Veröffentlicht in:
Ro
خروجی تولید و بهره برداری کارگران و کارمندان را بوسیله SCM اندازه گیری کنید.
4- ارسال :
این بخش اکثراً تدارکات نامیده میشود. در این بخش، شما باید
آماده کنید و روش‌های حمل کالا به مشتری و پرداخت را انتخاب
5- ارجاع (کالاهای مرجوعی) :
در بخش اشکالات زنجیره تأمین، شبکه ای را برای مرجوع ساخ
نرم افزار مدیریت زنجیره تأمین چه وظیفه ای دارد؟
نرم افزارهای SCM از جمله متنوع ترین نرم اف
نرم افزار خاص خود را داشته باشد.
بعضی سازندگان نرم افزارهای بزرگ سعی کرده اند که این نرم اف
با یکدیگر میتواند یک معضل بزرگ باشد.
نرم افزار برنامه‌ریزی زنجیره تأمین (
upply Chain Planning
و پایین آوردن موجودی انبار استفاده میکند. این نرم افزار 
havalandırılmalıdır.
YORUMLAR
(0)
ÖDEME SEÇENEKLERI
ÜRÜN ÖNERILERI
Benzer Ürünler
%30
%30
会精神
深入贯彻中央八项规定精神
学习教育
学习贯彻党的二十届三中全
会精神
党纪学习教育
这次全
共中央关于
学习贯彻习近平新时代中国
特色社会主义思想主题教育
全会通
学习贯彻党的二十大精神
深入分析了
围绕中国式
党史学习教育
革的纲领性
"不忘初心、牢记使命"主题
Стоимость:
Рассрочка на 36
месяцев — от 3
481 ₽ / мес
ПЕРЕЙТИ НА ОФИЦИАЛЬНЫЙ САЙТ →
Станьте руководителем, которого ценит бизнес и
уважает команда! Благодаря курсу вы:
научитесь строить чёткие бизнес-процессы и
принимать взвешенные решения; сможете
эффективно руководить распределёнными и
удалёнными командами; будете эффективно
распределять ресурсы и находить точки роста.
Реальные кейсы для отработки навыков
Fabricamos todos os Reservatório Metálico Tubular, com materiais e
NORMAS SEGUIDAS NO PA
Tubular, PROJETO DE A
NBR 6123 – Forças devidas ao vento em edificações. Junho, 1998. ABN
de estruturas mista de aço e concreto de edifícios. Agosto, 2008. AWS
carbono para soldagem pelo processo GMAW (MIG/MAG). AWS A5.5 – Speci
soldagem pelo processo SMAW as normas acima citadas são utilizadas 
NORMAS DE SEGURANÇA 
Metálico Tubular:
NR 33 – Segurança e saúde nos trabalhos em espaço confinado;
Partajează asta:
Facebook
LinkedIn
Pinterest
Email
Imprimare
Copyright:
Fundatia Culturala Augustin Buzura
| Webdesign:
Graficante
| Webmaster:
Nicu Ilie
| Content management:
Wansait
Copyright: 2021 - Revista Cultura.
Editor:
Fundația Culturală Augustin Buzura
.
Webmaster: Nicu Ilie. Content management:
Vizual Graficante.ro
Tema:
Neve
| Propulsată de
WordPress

========================================================================

Directions for this task - A word-for-word copy of the material is required.

Response below -
Veröffentlicht in:
Ro
خروجی تولید و بهره برداری کارگران و کارمندان را بوسیله SCM اندازه گیری کنید.
4- ارسال :
این بخش اکثراً تدارکات نامیده میشود. در این بخش، شما باید
آماده کنید و روش‌های حمل کالا به مشتری و پرداخت را انتخاب
5- ارجاع (کالاهای مرجوعی) :
در بخش اشکالات زنجیره تأمین، شبکه ای را برای مرجوع ساخ
نرم افزار مدیریت زنجیره تأمین چه وظیفه ای دارد؟
نرم افزارهای SCM از جمله متنوع ترین نرم اف
نرم افزار خاص خود را داشته باشد.
بعضی سازندگان نرم افزارهای بزرگ سعی کرده اند که این نرم اف
با یکدیگر میتواند یک معضل بزرگ باشد.
نرم افزار برنامه‌ریزی زنجیره تأمین (
upply Chain Planning
و پایین آوردن موجودی انبار استفاده میکند. این نرم افزار 
havalandırılmalıdır.
YORUMLAR
(0)
ÖDEME SEÇENEKLERI
ÜRÜN ÖNERILERI
Benzer Ürünler
%30
%30
会精神
深入贯彻中央八项规定精神
学习教育
学习贯彻党的二十届三中全
会精神
党纪学习教育
这次全
共中央关于
学习贯彻习近平新时代中国
特色社会主义思想主题教育
全会通
学习贯彻党的二十大精神
深入分析了
围绕中国式
党史学习教育
革的纲领性
"不忘初心、牢记使命"主题
Стоимость:
Рассрочка на 36
месяцев — от 3
481 ₽ / мес
ПЕРЕЙТИ НА ОФИЦИАЛЬНЫЙ САЙТ →
Станьте руководителем, которого ценит бизнес и
уважает команда! Благодаря курсу вы:
научитесь строить чёткие бизнес-процессы и
принимать взвешенные решения; сможете
эффективно руководить распределёнными и
удалёнными командами; будете эффективно
распределять ресурсы и находить точки роста.
Реальные кейсы для отработки навыков
Fabricamos todos os Reservatório Metálico Tubular, com materiais e
NORMAS SEGUIDAS NO PA
Tubular, PROJETO DE A
NBR 6123 – Forças devidas ao vento em edificações. Junho, 1998. ABN
de estruturas mista de aço e concreto de edifícios. Agosto, 2008. AWS
carbono para soldagem pelo processo GMAW (MIG/MAG). AWS A5.5 – Speci
soldagem pelo processo SMAW as normas acima citadas são utilizadas 
NORMAS DE SEGURANÇA 
Metálico Tubular:
NR 33 – Segurança e saúde nos trabalhos em espaço confinado;
Partajează asta:
Facebook
LinkedIn
Pinterest
Email
Imprimare
Copyright:
Fundatia Culturala Augustin Buzura
| Webdesign:
Graficante
| Webmaster:
Nicu Ilie
| Content management:
Wansait
Copyright: 2021 - Revista Cultura.
Editor:
Fundația Culturală Augustin Buzura
.
Webmaster: Nicu Ilie. Content management:
Vizual Graficante.ro
Tema:
Neve
| Propulsată de
WordPress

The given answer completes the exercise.